Recorded information Start Marker

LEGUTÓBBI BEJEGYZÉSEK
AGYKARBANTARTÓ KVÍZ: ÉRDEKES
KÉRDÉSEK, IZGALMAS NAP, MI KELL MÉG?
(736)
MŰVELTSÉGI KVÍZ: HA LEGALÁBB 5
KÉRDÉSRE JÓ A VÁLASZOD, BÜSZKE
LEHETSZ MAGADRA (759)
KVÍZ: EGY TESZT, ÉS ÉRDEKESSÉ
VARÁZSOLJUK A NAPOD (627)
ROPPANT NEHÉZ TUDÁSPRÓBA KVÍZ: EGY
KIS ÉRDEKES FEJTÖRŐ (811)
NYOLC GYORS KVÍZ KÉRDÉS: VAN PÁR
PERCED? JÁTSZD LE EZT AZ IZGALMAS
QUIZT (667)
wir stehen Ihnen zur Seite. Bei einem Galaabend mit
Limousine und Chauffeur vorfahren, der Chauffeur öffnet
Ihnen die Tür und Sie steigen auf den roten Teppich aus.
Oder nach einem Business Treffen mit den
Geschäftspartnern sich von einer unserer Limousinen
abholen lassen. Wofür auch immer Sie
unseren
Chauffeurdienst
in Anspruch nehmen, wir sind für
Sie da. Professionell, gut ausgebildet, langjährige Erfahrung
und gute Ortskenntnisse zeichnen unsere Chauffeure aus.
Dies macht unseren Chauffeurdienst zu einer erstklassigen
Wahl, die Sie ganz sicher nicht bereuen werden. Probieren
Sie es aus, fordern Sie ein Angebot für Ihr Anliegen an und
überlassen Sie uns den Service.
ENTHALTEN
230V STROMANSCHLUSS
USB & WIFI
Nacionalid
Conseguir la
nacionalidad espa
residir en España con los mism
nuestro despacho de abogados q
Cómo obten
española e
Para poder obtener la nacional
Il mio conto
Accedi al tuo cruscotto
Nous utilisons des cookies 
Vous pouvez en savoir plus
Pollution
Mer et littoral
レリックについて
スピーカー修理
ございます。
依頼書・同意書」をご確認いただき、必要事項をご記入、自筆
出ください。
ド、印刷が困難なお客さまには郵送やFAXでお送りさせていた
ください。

Recorded information End Marker

▶ [Exercise details]:
Write every line of the entries again, word for word.

▶ [Answer box]:
LEGUTÓBBI BEJEGYZÉSEK
AGYKARBANTARTÓ KVÍZ: ÉRDEKES
KÉRDÉSEK, IZGALMAS NAP, MI KELL MÉG?
(736)
MŰVELTSÉGI KVÍZ: HA LEGALÁBB 5
KÉRDÉSRE JÓ A VÁLASZOD, BÜSZKE
LEHETSZ MAGADRA (759)
KVÍZ: EGY TESZT, ÉS ÉRDEKESSÉ
VARÁZSOLJUK A NAPOD (627)
ROPPANT NEHÉZ TUDÁSPRÓBA KVÍZ: EGY
KIS ÉRDEKES FEJTÖRŐ (811)
NYOLC GYORS KVÍZ KÉRDÉS: VAN PÁR
PERCED? JÁTSZD LE EZT AZ IZGALMAS
QUIZT (667)
wir stehen Ihnen zur Seite. Bei einem Galaabend mit
Limousine und Chauffeur vorfahren, der Chauffeur öffnet
Ihnen die Tür und Sie steigen auf den roten Teppich aus.
Oder nach einem Business Treffen mit den
Geschäftspartnern sich von einer unserer Limousinen
abholen lassen. Wofür auch immer Sie
unseren
Chauffeurdienst
in Anspruch nehmen, wir sind für
Sie da. Professionell, gut ausgebildet, langjährige Erfahrung
und gute Ortskenntnisse zeichnen unsere Chauffeure aus.
Dies macht unseren Chauffeurdienst zu einer erstklassigen
Wahl, die Sie ganz sicher nicht bereuen werden. Probieren
Sie es aus, fordern Sie ein Angebot für Ihr Anliegen an und
überlassen Sie uns den Service.
ENTHALTEN
230V STROMANSCHLUSS
USB & WIFI
Nacionalid
Conseguir la
nacionalidad espa
residir en España con los mism
nuestro despacho de abogados q
Cómo obten
española e
Para poder obtener la nacional
Il mio conto
Accedi al tuo cruscotto
Nous utilisons des cookies 
Vous pouvez en savoir plus
Pollution
Mer et littoral
レリックについて
スピーカー修理
ございます。
依頼書・同意書」をご確認いただき、必要事項をご記入、自筆
出ください。
ド、印刷が困難なお客さまには郵送やFAXでお送りさせていた
ください。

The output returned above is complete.